Thursday, 04 December 2008

Comfort food – just add love

Nigella Lawson: Sharing the joy of food in her BBC series Nigella Express Picture: BBC

NOTHING warms the cockles of your heart more on a cold winter’s night than watching Nigella pottering around her kitchen.

I find her genuine appetite for food a refreshing change from those cooks who look like they know how to make food, but not how to eat.

Of course, I also find her hilariously posh. On one programme she was seen wandering about exclusive parts of London talking about her childhood and how her grandmother took her to hotels for special treats.

Also on the programme she recalls making cheese fondues while she was a university student. If, like me, you grew up a working-class kid of the seventies, then fondue sets were very aspirational.

One of my primary school friends lived in a house with wooden floors (very chic at the time, but I remember thinking they couldn’t afford carpets) and her mother had a fondue set. It all seemed very bohemian.

Nigella also recalled her childhood Sunday evenings eating an egg dish made by her late mother, which she made on the programme. I can understand this.

When I am especially sad or feeling sorry for myself, I make what my mother called “chucky eggs’’ which consists of boiling two eggs, mashing them in a mug with butter, and eating them with a teaspoon and white bread soldiers.

Depending how blue I feel, I can usually be found eating this in the kitchen wearing a very unattractive dressing gown and thick woolly socks. True comfort food.

When I was little, the Sunday evening treat was real chips, cooked in one of those old, fat-encrusted chip pans, served in grease-proof paper lined baskets. My mother even allowed us to make butties with margarine-covered bread, which would satisfyingly drip onto the grease-proof paper.

Grown-up though we are, my brother and I continue to pine for that food. Nothing makes us feel more like contented 10-year-olds than when my mother is in the kitchen frying up her chips, which she does as a rare treat when we all gather like the Waltons.

Another family food tradition which I always remember with fondness is the “Good Friday tray’’. Every Easter (still my favourite time of year) my mother would load up a tray of scones, with cheese and jam, cakes and sandwiches and we would eat it all watching Jesus of Nazareth.
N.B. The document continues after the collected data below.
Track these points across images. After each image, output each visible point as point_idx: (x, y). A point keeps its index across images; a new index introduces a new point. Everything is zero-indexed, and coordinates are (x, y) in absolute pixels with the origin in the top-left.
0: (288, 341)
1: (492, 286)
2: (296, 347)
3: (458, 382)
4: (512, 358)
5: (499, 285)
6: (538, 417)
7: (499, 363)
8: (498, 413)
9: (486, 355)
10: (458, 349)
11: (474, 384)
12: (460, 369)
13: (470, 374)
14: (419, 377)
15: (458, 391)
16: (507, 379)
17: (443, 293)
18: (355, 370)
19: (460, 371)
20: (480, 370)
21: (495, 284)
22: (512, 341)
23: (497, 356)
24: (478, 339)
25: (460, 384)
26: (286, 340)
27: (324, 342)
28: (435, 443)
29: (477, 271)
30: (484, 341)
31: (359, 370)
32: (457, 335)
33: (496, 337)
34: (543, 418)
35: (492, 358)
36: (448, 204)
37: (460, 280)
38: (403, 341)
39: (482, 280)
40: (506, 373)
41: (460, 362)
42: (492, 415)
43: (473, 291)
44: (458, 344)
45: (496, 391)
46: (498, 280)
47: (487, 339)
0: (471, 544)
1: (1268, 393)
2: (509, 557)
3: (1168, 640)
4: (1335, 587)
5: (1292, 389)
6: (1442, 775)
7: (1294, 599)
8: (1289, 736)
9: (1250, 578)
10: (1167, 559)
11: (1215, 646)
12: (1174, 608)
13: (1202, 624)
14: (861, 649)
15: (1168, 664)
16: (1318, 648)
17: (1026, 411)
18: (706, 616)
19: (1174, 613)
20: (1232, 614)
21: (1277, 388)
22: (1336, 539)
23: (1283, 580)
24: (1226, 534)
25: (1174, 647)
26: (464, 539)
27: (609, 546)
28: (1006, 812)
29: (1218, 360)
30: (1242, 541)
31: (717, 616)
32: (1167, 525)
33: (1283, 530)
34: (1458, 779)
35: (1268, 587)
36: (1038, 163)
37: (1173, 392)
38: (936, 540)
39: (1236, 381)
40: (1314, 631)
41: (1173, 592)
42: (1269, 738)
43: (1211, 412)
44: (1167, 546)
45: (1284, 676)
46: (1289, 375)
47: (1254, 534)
It doesn’t matter that I can devise my own tray of delicious grub – it never tastes the same if you make it yourself. I find I gain the same solace eating my mother’s food as I do making my kids meals.

Of course, this is ultimately less to do with food and more to do with love. Unfortunately for my waist-line, I enjoy food when I am happy and when I am unhappy.

I think this may be called greed. But I like to think it is more to do with the power of life.